● **INPUT**

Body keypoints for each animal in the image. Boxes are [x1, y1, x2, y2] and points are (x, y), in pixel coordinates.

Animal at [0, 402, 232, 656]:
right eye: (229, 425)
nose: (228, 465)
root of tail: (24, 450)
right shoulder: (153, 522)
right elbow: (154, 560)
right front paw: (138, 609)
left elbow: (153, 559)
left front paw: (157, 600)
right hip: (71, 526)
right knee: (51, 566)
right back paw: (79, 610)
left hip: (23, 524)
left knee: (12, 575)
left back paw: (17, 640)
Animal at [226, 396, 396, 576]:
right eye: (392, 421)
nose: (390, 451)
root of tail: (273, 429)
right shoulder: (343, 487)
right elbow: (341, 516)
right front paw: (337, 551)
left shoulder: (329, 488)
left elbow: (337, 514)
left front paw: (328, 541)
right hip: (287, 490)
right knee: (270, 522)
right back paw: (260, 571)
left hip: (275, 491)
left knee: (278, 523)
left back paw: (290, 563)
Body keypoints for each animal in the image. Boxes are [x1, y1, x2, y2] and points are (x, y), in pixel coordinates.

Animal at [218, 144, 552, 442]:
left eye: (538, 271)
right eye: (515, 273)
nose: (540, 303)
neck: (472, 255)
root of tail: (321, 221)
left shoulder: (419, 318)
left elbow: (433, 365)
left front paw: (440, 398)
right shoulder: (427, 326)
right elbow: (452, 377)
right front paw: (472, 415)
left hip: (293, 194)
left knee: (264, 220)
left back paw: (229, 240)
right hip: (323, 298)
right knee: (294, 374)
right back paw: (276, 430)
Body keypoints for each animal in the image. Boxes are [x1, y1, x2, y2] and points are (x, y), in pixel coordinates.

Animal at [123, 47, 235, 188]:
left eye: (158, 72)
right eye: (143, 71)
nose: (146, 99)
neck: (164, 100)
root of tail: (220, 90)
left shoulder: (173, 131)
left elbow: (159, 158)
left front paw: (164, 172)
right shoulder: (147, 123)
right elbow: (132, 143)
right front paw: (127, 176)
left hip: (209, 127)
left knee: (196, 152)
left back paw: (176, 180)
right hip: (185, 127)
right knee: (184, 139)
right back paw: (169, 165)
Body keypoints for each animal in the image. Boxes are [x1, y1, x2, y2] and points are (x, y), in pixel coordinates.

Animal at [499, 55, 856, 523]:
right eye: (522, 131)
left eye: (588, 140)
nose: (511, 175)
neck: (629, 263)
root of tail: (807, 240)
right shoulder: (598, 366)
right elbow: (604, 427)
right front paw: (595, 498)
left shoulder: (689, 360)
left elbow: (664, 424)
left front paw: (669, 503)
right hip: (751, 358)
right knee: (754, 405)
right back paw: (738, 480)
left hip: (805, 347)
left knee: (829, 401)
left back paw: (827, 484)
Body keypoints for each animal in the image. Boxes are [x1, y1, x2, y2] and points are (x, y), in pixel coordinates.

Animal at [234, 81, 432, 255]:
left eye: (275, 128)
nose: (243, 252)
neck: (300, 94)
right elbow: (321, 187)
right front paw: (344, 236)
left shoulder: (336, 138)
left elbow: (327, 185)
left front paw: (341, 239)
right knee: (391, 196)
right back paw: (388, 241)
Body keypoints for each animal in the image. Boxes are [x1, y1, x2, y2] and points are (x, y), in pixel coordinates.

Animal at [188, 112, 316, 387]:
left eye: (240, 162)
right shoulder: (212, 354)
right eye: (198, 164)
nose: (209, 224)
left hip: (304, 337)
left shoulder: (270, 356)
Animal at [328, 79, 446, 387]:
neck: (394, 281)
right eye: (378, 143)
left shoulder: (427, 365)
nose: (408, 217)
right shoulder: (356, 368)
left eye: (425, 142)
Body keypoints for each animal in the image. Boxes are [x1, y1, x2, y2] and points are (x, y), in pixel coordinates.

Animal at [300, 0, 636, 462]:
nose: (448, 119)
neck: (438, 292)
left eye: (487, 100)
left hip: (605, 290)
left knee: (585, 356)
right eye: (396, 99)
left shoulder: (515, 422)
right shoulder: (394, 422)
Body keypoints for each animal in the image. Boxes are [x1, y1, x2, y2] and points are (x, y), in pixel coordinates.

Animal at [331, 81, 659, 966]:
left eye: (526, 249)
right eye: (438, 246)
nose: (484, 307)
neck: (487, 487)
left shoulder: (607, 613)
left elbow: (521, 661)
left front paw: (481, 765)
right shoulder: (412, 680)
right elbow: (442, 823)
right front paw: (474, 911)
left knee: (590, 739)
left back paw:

● **PROBLEM TO SOLVE**
The entries above must be transcribed word for word.

● **WORKED SOLUTION**
Body keypoints for each animal in the image. Boxes are [x1, y1, x2, y2] and points are (x, y), in pixel coordinates.

Animal at [0, 402, 232, 656]:
right eye: (229, 425)
nose: (228, 465)
root of tail: (24, 450)
right shoulder: (153, 522)
right elbow: (154, 560)
right front paw: (138, 609)
left elbow: (153, 559)
left front paw: (157, 600)
right hip: (71, 526)
right knee: (51, 566)
right back paw: (79, 610)
left hip: (23, 524)
left knee: (12, 575)
left back paw: (17, 640)
Animal at [226, 396, 396, 576]:
right eye: (392, 421)
nose: (390, 451)
root of tail: (273, 429)
right shoulder: (343, 487)
right elbow: (341, 516)
right front paw: (337, 551)
left shoulder: (329, 488)
left elbow: (337, 514)
left front paw: (328, 541)
right hip: (287, 490)
right knee: (270, 522)
right back paw: (260, 571)
left hip: (275, 491)
left knee: (278, 523)
left back paw: (290, 563)
Body keypoints for each animal in the image. Boxes are [x1, y1, x2, y2] and points are (x, y), in pixel coordinates.

Animal at [218, 144, 552, 442]:
left eye: (538, 271)
right eye: (515, 273)
nose: (540, 303)
neck: (472, 255)
root of tail: (321, 221)
left shoulder: (419, 318)
left elbow: (433, 365)
left front paw: (440, 398)
right shoulder: (427, 326)
right elbow: (452, 377)
right front paw: (472, 415)
left hip: (293, 194)
left knee: (264, 220)
left back paw: (229, 240)
right hip: (323, 298)
right knee: (294, 374)
right back paw: (276, 430)
Body keypoints for each animal in the image. Boxes are [x1, y1, x2, y2] and points are (x, y), in pixel coordinates.

Animal at [123, 47, 235, 188]:
left eye: (158, 72)
right eye: (143, 71)
nose: (146, 99)
neck: (164, 100)
root of tail: (220, 90)
left shoulder: (173, 131)
left elbow: (159, 158)
left front paw: (164, 172)
right shoulder: (147, 123)
right elbow: (132, 143)
right front paw: (127, 176)
left hip: (209, 127)
left knee: (196, 152)
left back paw: (176, 180)
right hip: (185, 127)
right knee: (184, 139)
right back paw: (169, 165)
Body keypoints for each animal in the image. Boxes are [x1, y1, x2, y2] and points are (x, y), in pixel coordinates.

Animal at [499, 55, 856, 523]:
right eye: (522, 131)
left eye: (588, 140)
nose: (511, 175)
neck: (629, 263)
root of tail: (807, 240)
right shoulder: (598, 366)
right elbow: (604, 427)
right front paw: (595, 498)
left shoulder: (689, 360)
left elbow: (664, 424)
left front paw: (669, 503)
right hip: (751, 358)
right knee: (754, 405)
right back paw: (738, 480)
left hip: (805, 347)
left knee: (829, 401)
left back paw: (827, 484)
Body keypoints for each animal in the image. Boxes are [x1, y1, x2, y2] and points are (x, y), in pixel coordinates.

Animal at [234, 81, 432, 255]:
left eye: (275, 128)
nose: (243, 252)
neck: (300, 94)
right elbow: (321, 187)
right front paw: (344, 236)
left shoulder: (336, 138)
left elbow: (327, 185)
left front paw: (341, 239)
right knee: (391, 196)
right back paw: (388, 241)
Body keypoints for each animal in the image. Boxes are [x1, y1, x2, y2] and points are (x, y), in pixel coordinates.

Animal at [188, 112, 316, 387]:
left eye: (240, 162)
right shoulder: (212, 354)
right eye: (198, 164)
nose: (209, 224)
left hip: (304, 337)
left shoulder: (270, 356)
Animal at [328, 79, 446, 387]:
neck: (394, 281)
right eye: (378, 143)
left shoulder: (427, 365)
nose: (408, 217)
right shoulder: (356, 368)
left eye: (425, 142)
Body keypoints for each animal in the image. Boxes are [x1, y1, x2, y2] and points are (x, y), in pixel coordinates.

Animal at [300, 0, 636, 462]:
nose: (448, 119)
neck: (438, 292)
left eye: (487, 100)
left hip: (605, 290)
left knee: (585, 356)
right eye: (396, 99)
left shoulder: (515, 422)
right shoulder: (394, 422)
Body keypoints for each animal in the image. Boxes are [x1, y1, x2, y2] and points are (x, y), in pixel coordinates.

Animal at [331, 81, 659, 966]:
left eye: (526, 249)
right eye: (438, 246)
nose: (484, 307)
neck: (487, 487)
left shoulder: (607, 613)
left elbow: (521, 661)
left front paw: (481, 765)
right shoulder: (412, 680)
right elbow: (442, 823)
right front paw: (474, 911)
left knee: (590, 739)
left back paw:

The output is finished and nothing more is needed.